**Saved data entries:**

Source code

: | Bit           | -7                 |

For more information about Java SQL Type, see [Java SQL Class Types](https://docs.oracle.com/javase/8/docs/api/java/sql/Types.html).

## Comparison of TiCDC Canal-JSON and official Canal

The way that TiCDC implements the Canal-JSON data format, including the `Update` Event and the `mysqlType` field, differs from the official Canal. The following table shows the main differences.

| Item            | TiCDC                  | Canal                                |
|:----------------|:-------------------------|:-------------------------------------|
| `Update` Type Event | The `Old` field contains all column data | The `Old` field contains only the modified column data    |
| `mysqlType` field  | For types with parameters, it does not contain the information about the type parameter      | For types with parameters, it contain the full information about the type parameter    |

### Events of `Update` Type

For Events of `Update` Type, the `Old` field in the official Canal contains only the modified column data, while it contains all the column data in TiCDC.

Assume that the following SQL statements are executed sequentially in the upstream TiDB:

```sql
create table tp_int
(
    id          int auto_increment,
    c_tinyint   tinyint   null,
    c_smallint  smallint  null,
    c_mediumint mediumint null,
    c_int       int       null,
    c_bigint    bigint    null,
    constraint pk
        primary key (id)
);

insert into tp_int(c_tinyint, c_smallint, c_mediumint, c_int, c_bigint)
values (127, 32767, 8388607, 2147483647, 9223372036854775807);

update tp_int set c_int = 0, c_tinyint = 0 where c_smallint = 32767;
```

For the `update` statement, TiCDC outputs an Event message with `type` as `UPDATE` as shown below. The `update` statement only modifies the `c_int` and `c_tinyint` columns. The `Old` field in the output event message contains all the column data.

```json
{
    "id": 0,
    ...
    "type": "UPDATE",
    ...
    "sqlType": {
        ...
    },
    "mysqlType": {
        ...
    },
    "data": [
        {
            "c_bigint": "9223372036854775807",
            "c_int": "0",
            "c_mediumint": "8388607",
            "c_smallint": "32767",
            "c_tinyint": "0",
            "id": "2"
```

**Problem requirements:**
Retype the records above exactly.

**Solution to this problem:**
Source code

: | Bit           | -7                 |

For more information about Java SQL Type, see [Java SQL Class Types](https://docs.oracle.com/javase/8/docs/api/java/sql/Types.html).

## Comparison of TiCDC Canal-JSON and official Canal

The way that TiCDC implements the Canal-JSON data format, including the `Update` Event and the `mysqlType` field, differs from the official Canal. The following table shows the main differences.

| Item            | TiCDC                  | Canal                                |
|:----------------|:-------------------------|:-------------------------------------|
| `Update` Type Event | The `Old` field contains all column data | The `Old` field contains only the modified column data    |
| `mysqlType` field  | For types with parameters, it does not contain the information about the type parameter      | For types with parameters, it contain the full information about the type parameter    |

### Events of `Update` Type

For Events of `Update` Type, the `Old` field in the official Canal contains only the modified column data, while it contains all the column data in TiCDC.

Assume that the following SQL statements are executed sequentially in the upstream TiDB:

```sql
create table tp_int
(
    id          int auto_increment,
    c_tinyint   tinyint   null,
    c_smallint  smallint  null,
    c_mediumint mediumint null,
    c_int       int       null,
    c_bigint    bigint    null,
    constraint pk
        primary key (id)
);

insert into tp_int(c_tinyint, c_smallint, c_mediumint, c_int, c_bigint)
values (127, 32767, 8388607, 2147483647, 9223372036854775807);

update tp_int set c_int = 0, c_tinyint = 0 where c_smallint = 32767;
```

For the `update` statement, TiCDC outputs an Event message with `type` as `UPDATE` as shown below. The `update` statement only modifies the `c_int` and `c_tinyint` columns. The `Old` field in the output event message contains all the column data.

```json
{
    "id": 0,
    ...
    "type": "UPDATE",
    ...
    "sqlType": {
        ...
    },
    "mysqlType": {
        ...
    },
    "data": [
        {
            "c_bigint": "9223372036854775807",
            "c_int": "0",
            "c_mediumint": "8388607",
            "c_smallint": "32767",
            "c_tinyint": "0",
            "id": "2"
```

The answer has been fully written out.